Kuşkusuz 18. yüzyıldan bu yana gelir ve sermaye / servet dağılımı üzerine uzun yıllar boyunca süren ve 20'den fazla ülkeyi kapsayan bir veri seti üzerine oturan (bizde de pek alışılmamış olan) muazzam bir araştırma olması nedeniyle övgüye değer olduğu açık. Ancak en önemli sonucu olan artan gelir eşitsizliğinin kapitalizmi çıkmaza götürdüğü tespitinin yeni olduğunu söylemek zor. Gelir eşitsizliğinin uzun vadede talep dinamiklerini ve sürdürülebilir büyümeyi tehdit edeceği öteden beri bilinen bir şey. Belki piyasa ekonomisinin geleceğinde diğer faktörlerden daha önemli olduğunu vurgulaması ve özelikle son 15-20 yılda gelir eşitsizliğinin ivme kazandığına dikkat çekmesi önemli. Bir de gelir eşitsizliğinde nitelikli eğitime erişimin kilit olduğunun altını çizmesi. Söyledikleri arasında benim daha fazla ilgimi, bizdeki Japonya'yı aşan dolar milyarder sayısını tuhaf bulması oldu. Bence de tuhaf, çünkü sadece gelir eşitsizliğinin değil, servet oluşumunu etkileyen yapısal bozukluğun da belirtisi.
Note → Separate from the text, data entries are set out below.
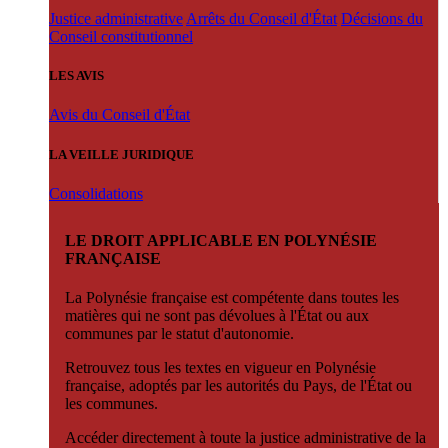
Justice administrative
Arrêts du Conseil d'État
Décisions du
Conseil constitutionnel
LES AVIS
Avis du Conseil d'État
LA VEILLE JURIDIQUE
Consolidations
LE DROIT APPLICABLE EN POLYNÉSIE
FRANÇAISE
La Polynésie française est compétente dans toutes les
matières qui ne sont pas dévolues à l'État ou aux
communes par le statut d'autonomie.
Retrouvez tous les textes en vigueur en Polynésie
française, adoptés par les autorités du Pays, de l'État ou
les communes.
Accéder directement à toute la justice administrative de la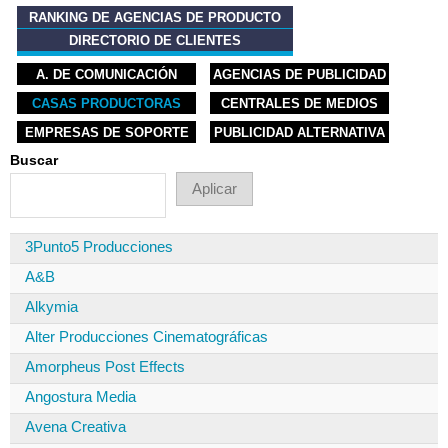
RANKING DE AGENCIAS DE PRODUCTO
DIRECTORIO DE CLIENTES
A. DE COMUNICACIÓN
AGENCIAS DE PUBLICIDAD
CASAS PRODUCTORAS
CENTRALES DE MEDIOS
EMPRESAS DE SOPORTE
PUBLICIDAD ALTERNATIVA
Buscar
3Punto5 Producciones
A&B
Alkymia
Alter Producciones Cinematográficas
Amorpheus Post Effects
Angostura Media
Avena Creativa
Ayrıca yabancı sermayenin tek başına çözüm olmadığını vurgulaması da isabetli, ayrı bir yazıda irdelenmeye değer. Çözüm olarak önerdiği kamu müdahalesi ve özellikle başlıca yöntem olarak öngördüğü servet vergisi ise bana hem bizim ülkedeki paradigmalarla nasıl yorumlanacağı, hem de araştırma yönteminin kalitesiyle orantılı bir düzeyde görünmemesi yönünden tartışmalı geldi. Farklı gelişme düzeyindeki ülkeler için yapısal sorunlar arasındaki öncelik sıralaması yönünden de öyle.

Yine de tıpkı “orta gelir tuzağı” kavramında olduğu gibi bilinen ve sürekli tartışılan konuları bir etiket altında simgelemesi açısından oldukça yararlı olacak.